Patrice Hill, The Washington Times –

The Federal Reserve on Wednesday afternoon signaled its concern about the weakening of the U.S. economy and extended a program aimed at holding down long-term interest rates to prop up growth.

The action follows a marked darkening of the U.S. economic outlook in the last two weeks as reports have shown a rapidly deteriorating economy threatened by the renewed outbreak of crisis in Europe and a looming deadline for draconian tax increases and spending cuts at the end of the year.

Besides extending its current easing programs for the economy, Fed chairman Ben S. Bernanke said at a news conference that the central bank is prepared to do more to support growth, particularly if the European crisis worsens in coming weeks.

“We are prepared to do what is necessary” to ensure the economy keeps growing, he said, but noted that what’s happening in the economy “is not entirely clear.”

“We have to get further information about the state of the economy, about where things are going and about what’s happening in Europe,” before deciding whether to act further, he said.

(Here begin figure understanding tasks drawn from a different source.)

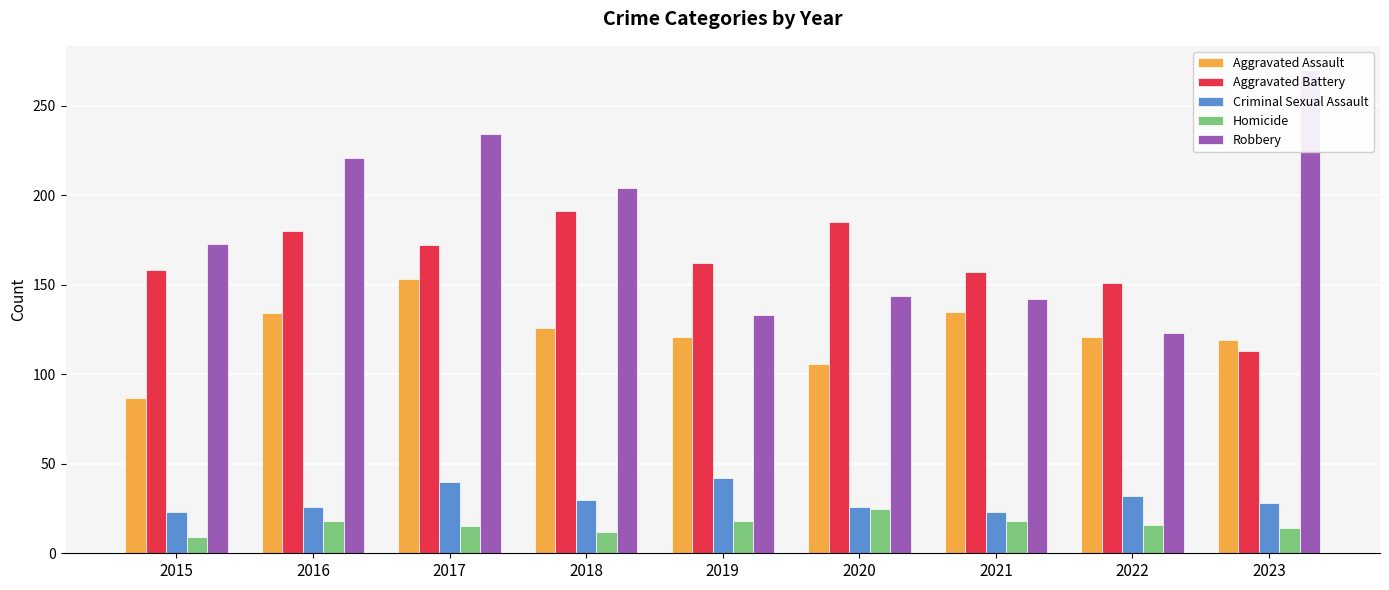

What is the average value of the Robbery series?

183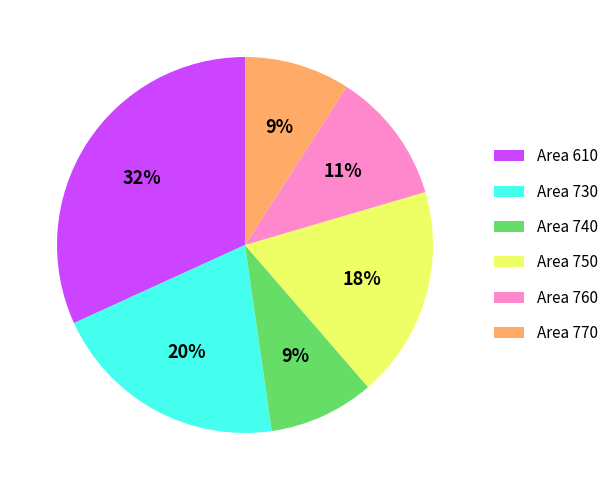

What is the largest slice in the pie chart?

Area 610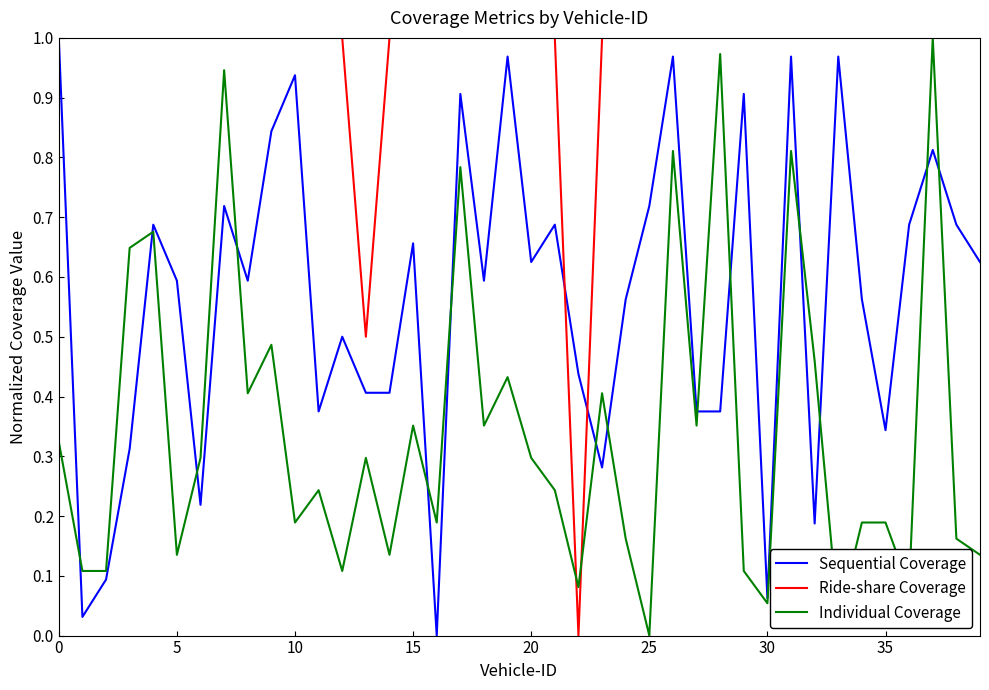

List the series in order of their overall mean, highest first.

Ride-share Coverage, Sequential Coverage, Individual Coverage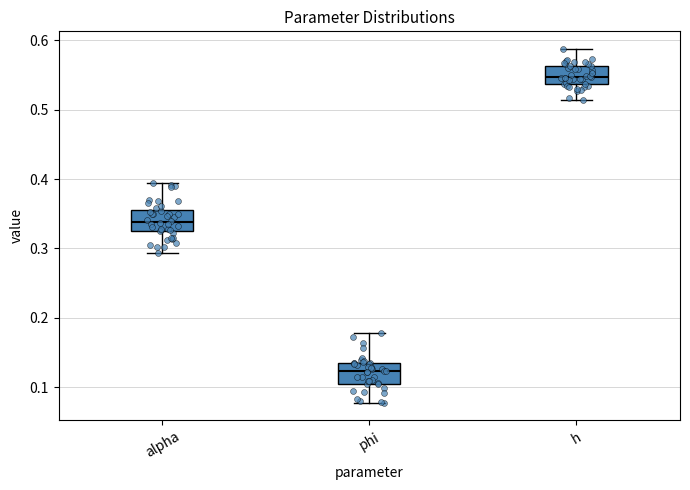

Reading left to right, read every box against the y-axis: the position of its median line, the range the box covers, and the ends of its whiskers. The values are not printed on the chart, so give them approximately, as read against the axis.

alpha: median 0.34, box 0.32 to 0.36, whiskers 0.29 to 0.39
phi: median 0.12, box 0.11 to 0.14, whiskers 0.08 to 0.18
h: median 0.55, box 0.54 to 0.56, whiskers 0.51 to 0.59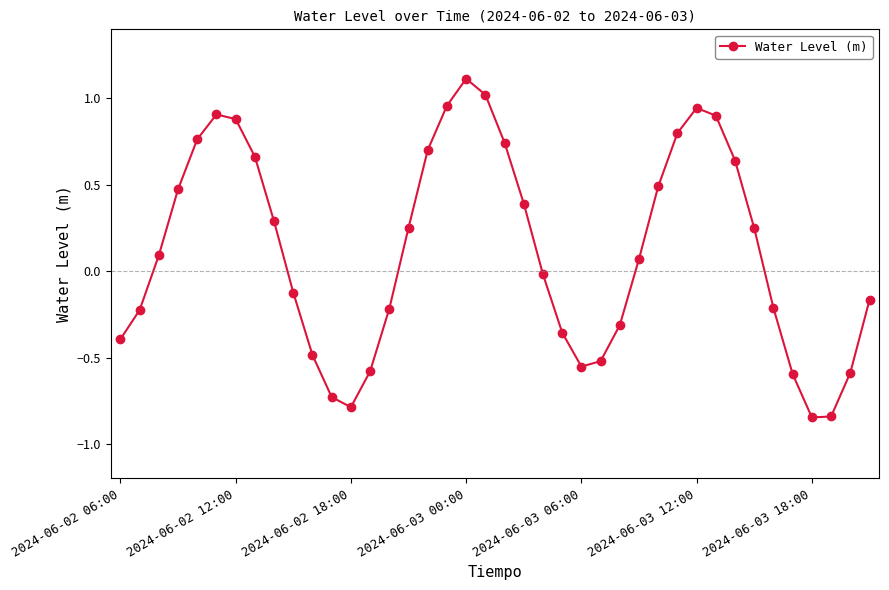

True or false: there are more than 0 points higher than both neighbors.

True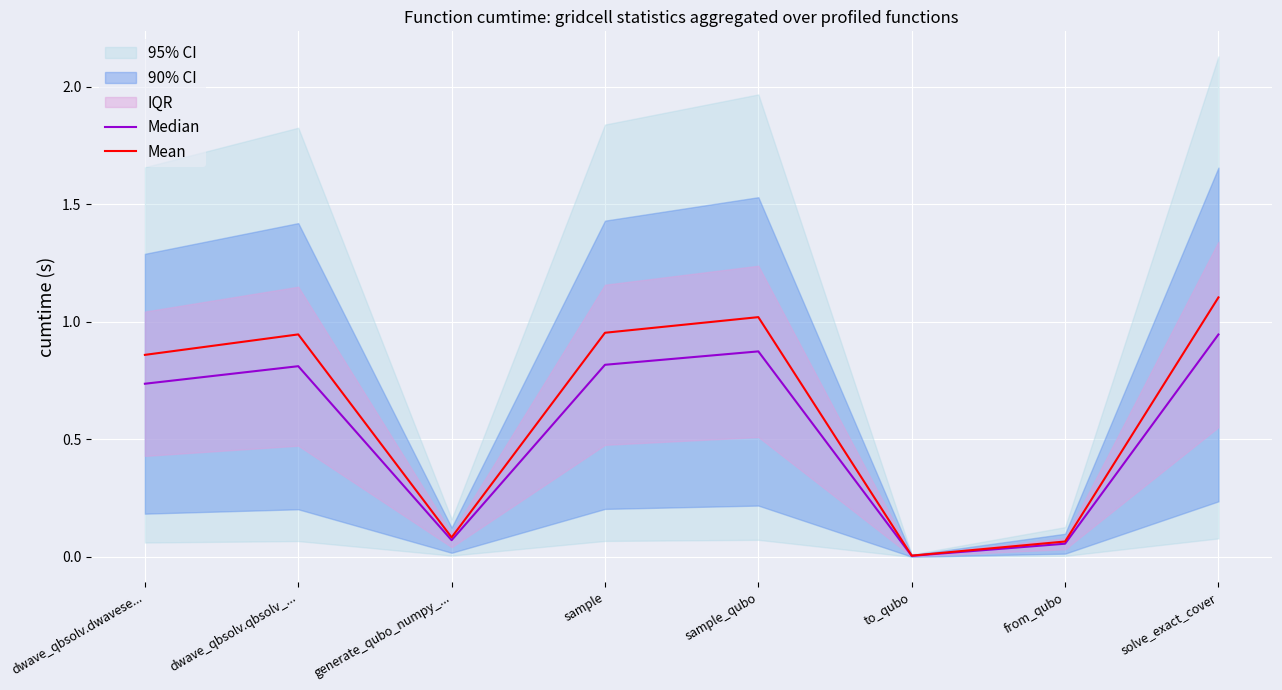

At which category is the sum across all series the highest?

solve_exact_cover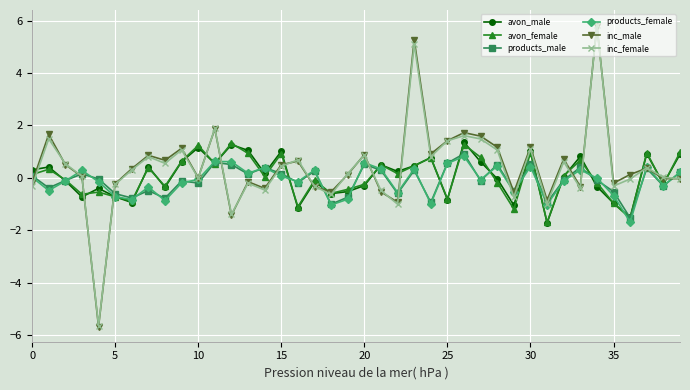

What is the highest value of the avon_male series?

1.4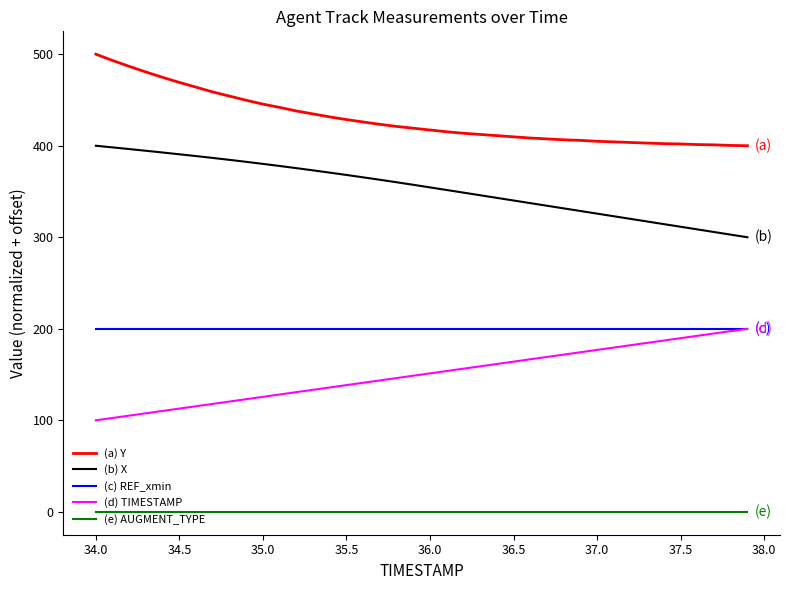

What is the minimum value for (b) X?

300.0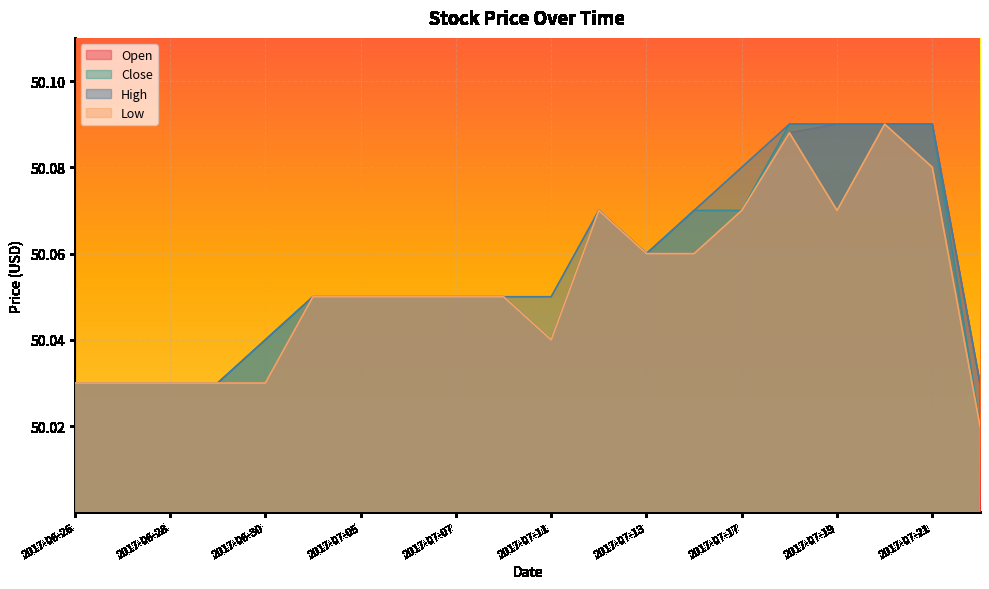

Reading left to right, what are all the values shown in this chart?

Open: 2017-06-26=50.0	2017-06-27=50.0	2017-06-28=50.0	2017-06-29=50.0	2017-06-30=50.0	2017-07-03=50.0	2017-07-05=50.0	2017-07-06=50.0	2017-07-07=50.0	2017-07-10=50.0	2017-07-11=50.0	2017-07-12=50.1	2017-07-13=50.1	2017-07-14=50.1	2017-07-17=50.1	2017-07-18=50.1	2017-07-19=50.1	2017-07-20=50.1	2017-07-21=50.1	2017-07-24=50.0
Close: 2017-06-26=50.0	2017-06-27=50.0	2017-06-28=50.0	2017-06-29=50.0	2017-06-30=50.0	2017-07-03=50.0	2017-07-05=50.0	2017-07-06=50.0	2017-07-07=50.0	2017-07-10=50.0	2017-07-11=50.0	2017-07-12=50.1	2017-07-13=50.1	2017-07-14=50.1	2017-07-17=50.1	2017-07-18=50.1	2017-07-19=50.1	2017-07-20=50.1	2017-07-21=50.1	2017-07-24=50.0
High: 2017-06-26=50.0	2017-06-27=50.0	2017-06-28=50.0	2017-06-29=50.0	2017-06-30=50.0	2017-07-03=50.0	2017-07-05=50.0	2017-07-06=50.0	2017-07-07=50.0	2017-07-10=50.0	2017-07-11=50.0	2017-07-12=50.1	2017-07-13=50.1	2017-07-14=50.1	2017-07-17=50.1	2017-07-18=50.1	2017-07-19=50.1	2017-07-20=50.1	2017-07-21=50.1	2017-07-24=50.0
Low: 2017-06-26=50.0	2017-06-27=50.0	2017-06-28=50.0	2017-06-29=50.0	2017-06-30=50.0	2017-07-03=50.0	2017-07-05=50.0	2017-07-06=50.0	2017-07-07=50.0	2017-07-10=50.0	2017-07-11=50.0	2017-07-12=50.1	2017-07-13=50.1	2017-07-14=50.1	2017-07-17=50.1	2017-07-18=50.1	2017-07-19=50.1	2017-07-20=50.1	2017-07-21=50.1	2017-07-24=50.0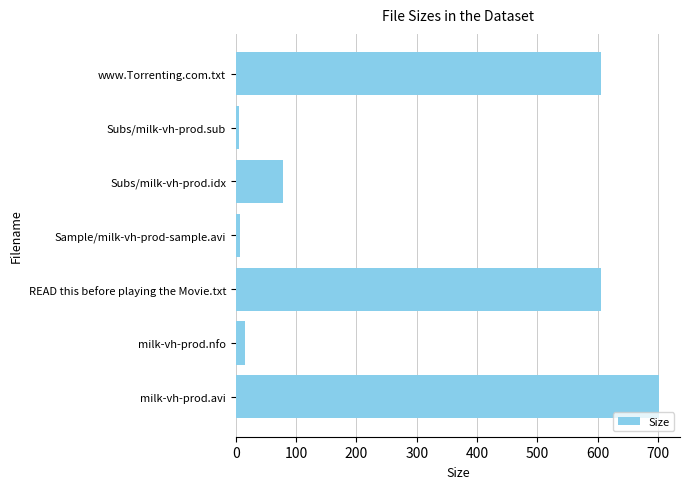

At which category does the chart reach its peak across all series?

milk-vh-prod.avi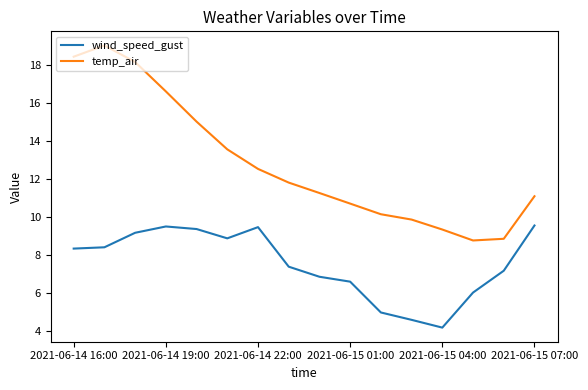

True or false: wind_speed_gust and temp_air intersect in this chart.

False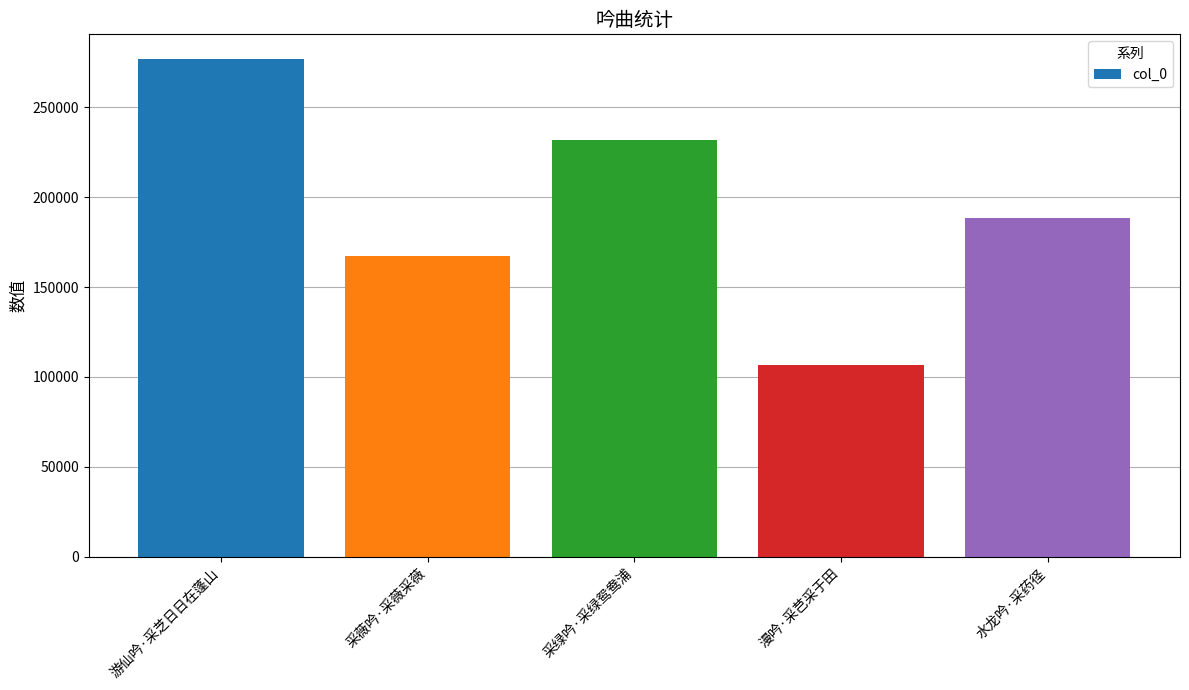

Are the bars horizontal?

No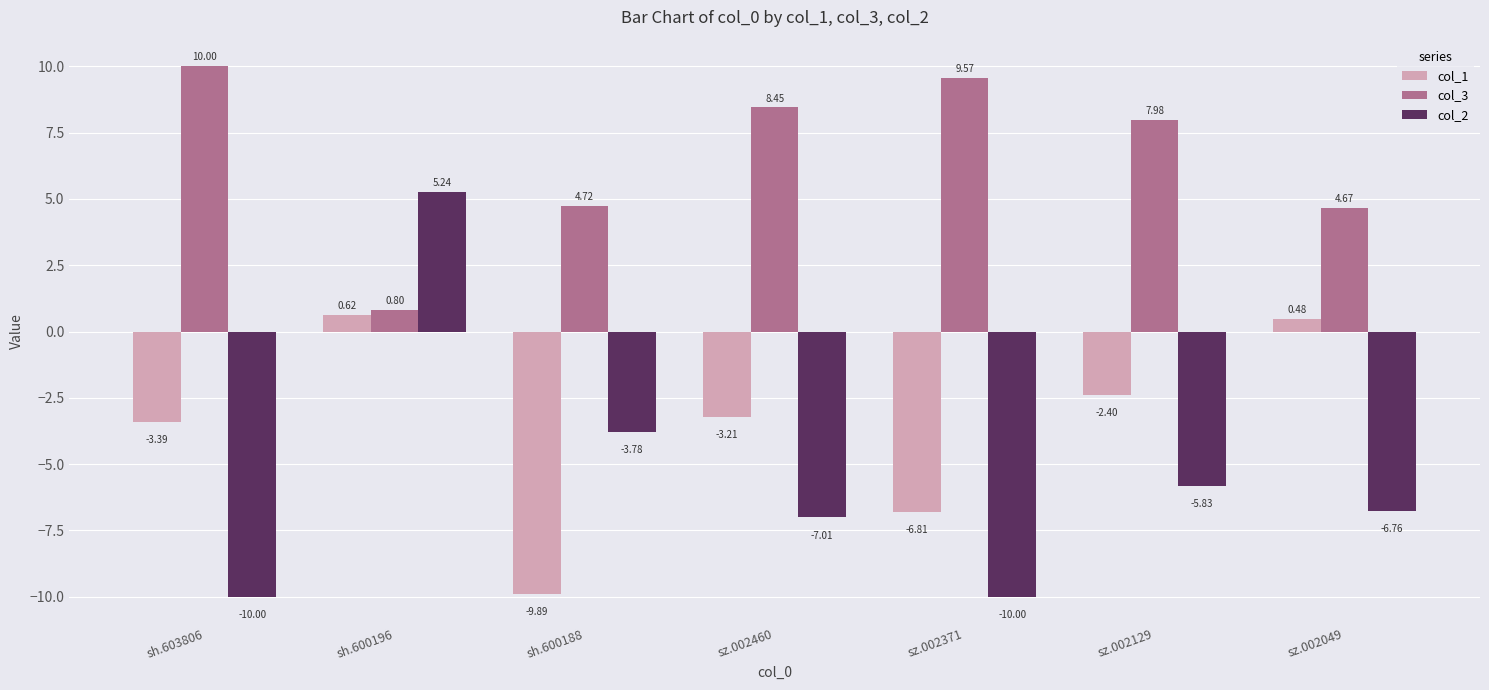

At which category is the sum across all series the highest?

sh.600196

In a statement after a two-day meeting of its rate-setting committee, the Fed cited recent dour developments, noting that job growth and consumer spending have slowed recently. It said that while it expects moderate growth to continue, the pace of growth is not strong enough to ensure continued improvement in the 8.2 percent unemployment rate.

The Fed also said that the economy is threatened by renewed turmoil in financial markets sparked by an intensification of the European debt crisis in recent weeks. That presents “significant downside risks” for growth, it said.

“To support a stronger recovery,” the committee said, the central bank will maintain its “highly accommodative stance on monetary policy.” The Fed said it will stick with plans to keep short-term interest rates near zero through 2014 as well as purchase and reinvest in Treasury bonds and mortgage bonds to hold long-term interest rates near record lows.